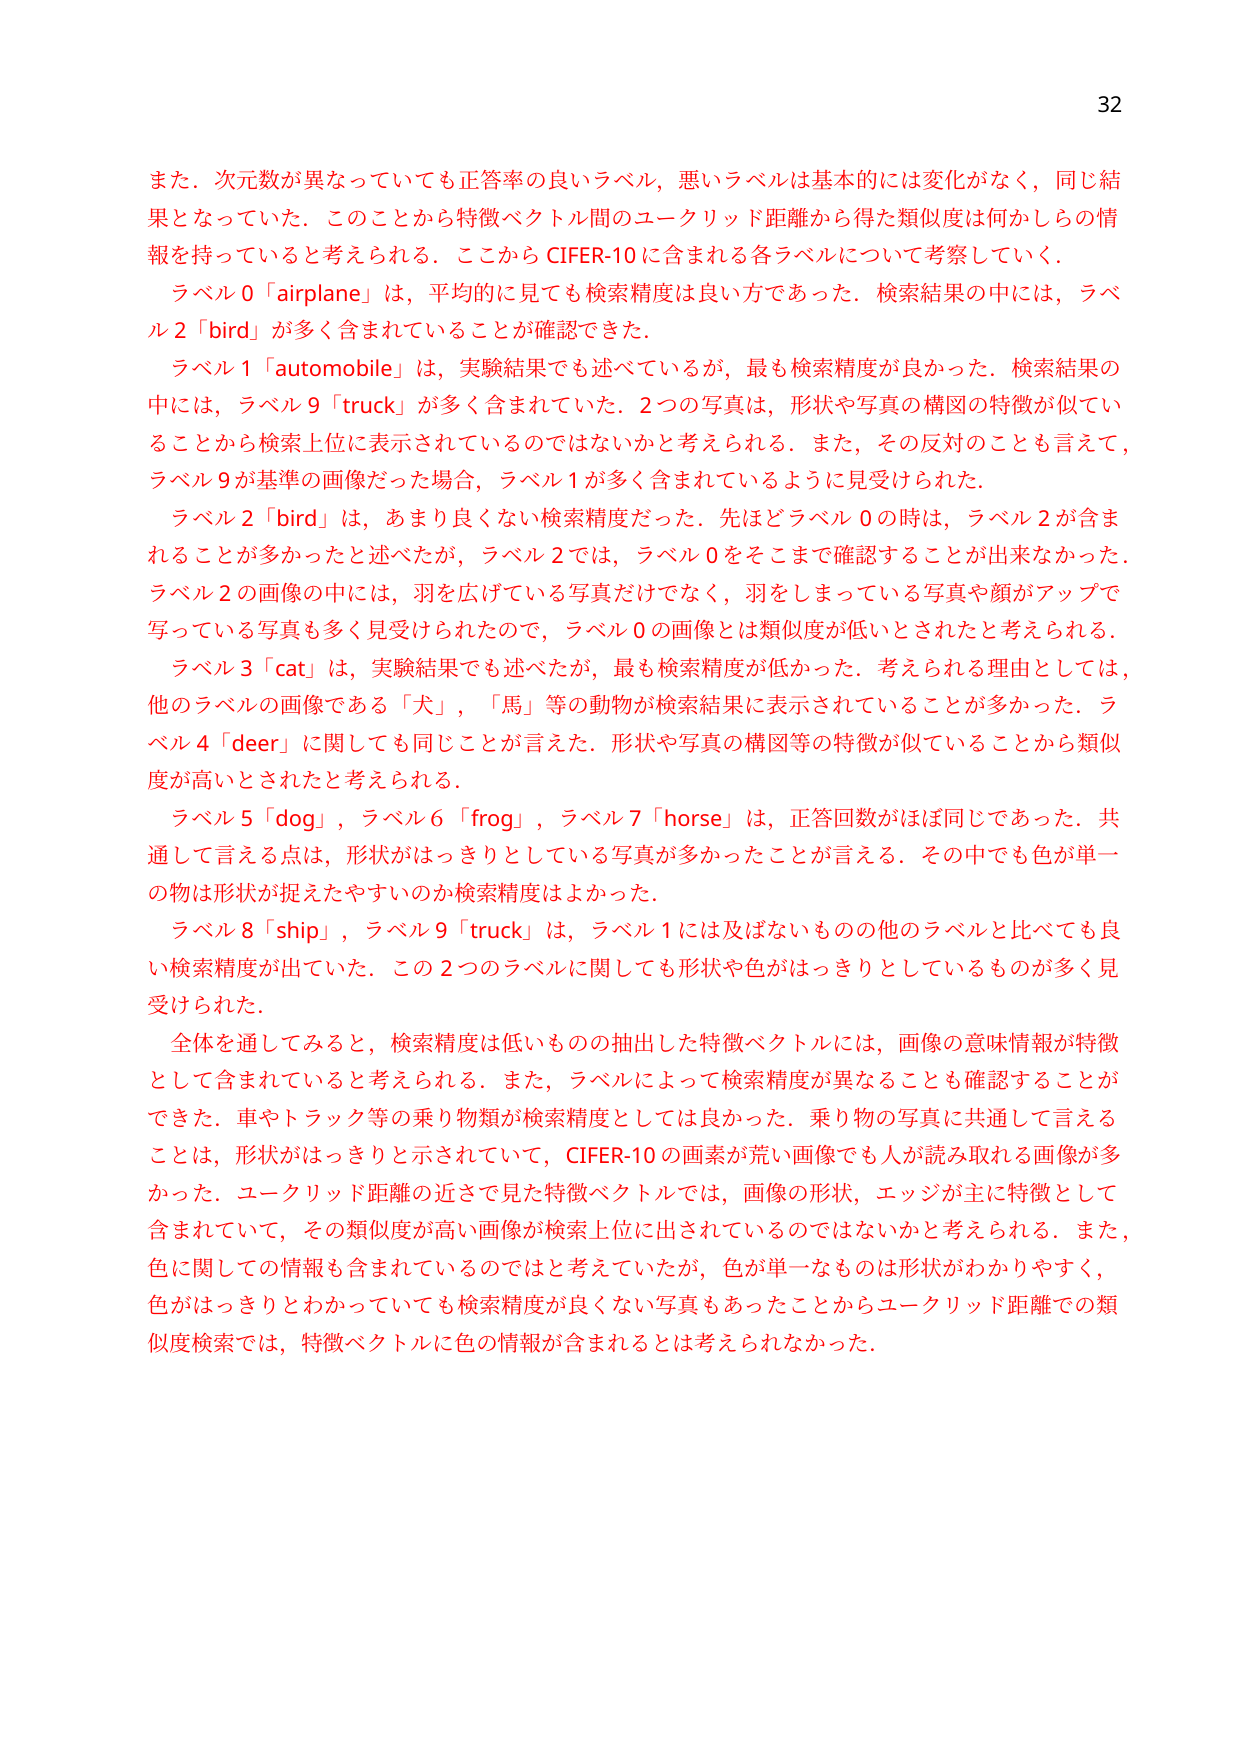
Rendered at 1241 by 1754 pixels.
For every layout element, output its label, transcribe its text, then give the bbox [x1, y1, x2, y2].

text ラベル5「dog」，ラベル６「frog」，ラベル7「horse」は，正答回数がほぼ同じであった．共通して言える点は，形状がはっきりとしている写真が多かったことが言える．その中でも色が単一の物は形状が捉えたやすいのか検索精度はよかった． [148, 798, 1122, 911]
text ラベル2「bird」は，あまり良くない検索精度だった．先ほどラベル0の時は，ラベル2が含まれることが多かったと述べたが，ラベル2では，ラベル0をそこまで確認することが出来なかった．ラベル2の画像の中には，羽を広げている写真だけでなく，羽をしまっている写真や顔がアップで写っている写真も多く見受けられたので，ラベル0の画像とは類似度が低いとされたと考えられる． [148, 498, 1122, 648]
text ラベル1「automobile」は，実験結果でも述べているが，最も検索精度が良かった．検索結果の中には，ラベル9「truck」が多く含まれていた．2つの写真は，形状や写真の構図の特徴が似ていることから検索上位に表示されているのではないかと考えられる．また，その反対のことも言えて，ラベル9が基準の画像だった場合，ラベル1が多く含まれているように見受けられた． [148, 348, 1122, 498]
text 全体を通してみると，検索精度は低いものの抽出した特徴ベクトルには，画像の意味情報が特徴として含まれていると考えられる．また，ラベルによって検索精度が異なることも確認することができた．車やトラック等の乗り物類が検索精度としては良かった．乗り物の写真に共通して言えることは，形状がはっきりと示されていて，CIFER-10の画素が荒い画像でも人が読み取れる画像が多かった．ユークリッド距離の近さで見た特徴ベクトルでは，画像の形状，エッジが主に特徴として含まれていて，その類似度が高い画像が検索上位に出されているのではないかと考えられる．また，色に関しての情報も含まれているのではと考えていたが，色が単一なものは形状がわかりやすく，色がはっきりとわかっていても検索精度が良くない写真もあったことからユークリッド距離での類似度検索では，特徴ベクトルに色の情報が含まれるとは考えられなかった． [148, 1023, 1122, 1361]
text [148, 161, 1122, 273]
text ラベル0「airplane」は，平均的に見ても検索精度は良い方であった．検索結果の中には，ラベル2「bird」が多く含まれていることが確認できた． [148, 273, 1122, 348]
text ラベル3「cat」は，実験結果でも述べたが，最も検索精度が低かった．考えられる理由としては，他のラベルの画像である「犬」，「馬」等の動物が検索結果に表示されていることが多かった．ラベル4「deer」に関しても同じことが言えた．形状や写真の構図等の特徴が似ていることから類似度が高いとされたと考えられる． [148, 648, 1122, 798]
text ラベル8「ship」，ラベル9「truck」は，ラベル1には及ばないものの他のラベルと比べても良い検索精度が出ていた．この2つのラベルに関しても形状や色がはっきりとしているものが多く見受けられた． [148, 911, 1122, 1023]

* * *

Each record should be printed again precisely, though not its pictures.

TASK OUTPUT:
Rendered at 1241 by 1754 pixels.
For every layout element, output its label, transcribe its text, then give the bbox [x1, y1, x2, y2].

text ラベル5「dog」，ラベル６「frog」，ラベル7「horse」は，正答回数がほぼ同じであった．共通して言える点は，形状がはっきりとしている写真が多かったことが言える．その中でも色が単一の物は形状が捉えたやすいのか検索精度はよかった． [148, 798, 1122, 911]
text ラベル2「bird」は，あまり良くない検索精度だった．先ほどラベル0の時は，ラベル2が含まれることが多かったと述べたが，ラベル2では，ラベル0をそこまで確認することが出来なかった．ラベル2の画像の中には，羽を広げている写真だけでなく，羽をしまっている写真や顔がアップで写っている写真も多く見受けられたので，ラベル0の画像とは類似度が低いとされたと考えられる． [148, 498, 1122, 648]
text ラベル1「automobile」は，実験結果でも述べているが，最も検索精度が良かった．検索結果の中には，ラベル9「truck」が多く含まれていた．2つの写真は，形状や写真の構図の特徴が似ていることから検索上位に表示されているのではないかと考えられる．また，その反対のことも言えて，ラベル9が基準の画像だった場合，ラベル1が多く含まれているように見受けられた． [148, 348, 1122, 498]
text 全体を通してみると，検索精度は低いものの抽出した特徴ベクトルには，画像の意味情報が特徴として含まれていると考えられる．また，ラベルによって検索精度が異なることも確認することができた．車やトラック等の乗り物類が検索精度としては良かった．乗り物の写真に共通して言えることは，形状がはっきりと示されていて，CIFER-10の画素が荒い画像でも人が読み取れる画像が多かった．ユークリッド距離の近さで見た特徴ベクトルでは，画像の形状，エッジが主に特徴として含まれていて，その類似度が高い画像が検索上位に出されているのではないかと考えられる．また，色に関しての情報も含まれているのではと考えていたが，色が単一なものは形状がわかりやすく，色がはっきりとわかっていても検索精度が良くない写真もあったことからユークリッド距離での類似度検索では，特徴ベクトルに色の情報が含まれるとは考えられなかった． [148, 1023, 1122, 1361]
text [148, 161, 1122, 273]
text ラベル0「airplane」は，平均的に見ても検索精度は良い方であった．検索結果の中には，ラベル2「bird」が多く含まれていることが確認できた． [148, 273, 1122, 348]
text ラベル3「cat」は，実験結果でも述べたが，最も検索精度が低かった．考えられる理由としては，他のラベルの画像である「犬」，「馬」等の動物が検索結果に表示されていることが多かった．ラベル4「deer」に関しても同じことが言えた．形状や写真の構図等の特徴が似ていることから類似度が高いとされたと考えられる． [148, 648, 1122, 798]
text ラベル8「ship」，ラベル9「truck」は，ラベル1には及ばないものの他のラベルと比べても良い検索精度が出ていた．この2つのラベルに関しても形状や色がはっきりとしているものが多く見受けられた． [148, 911, 1122, 1023]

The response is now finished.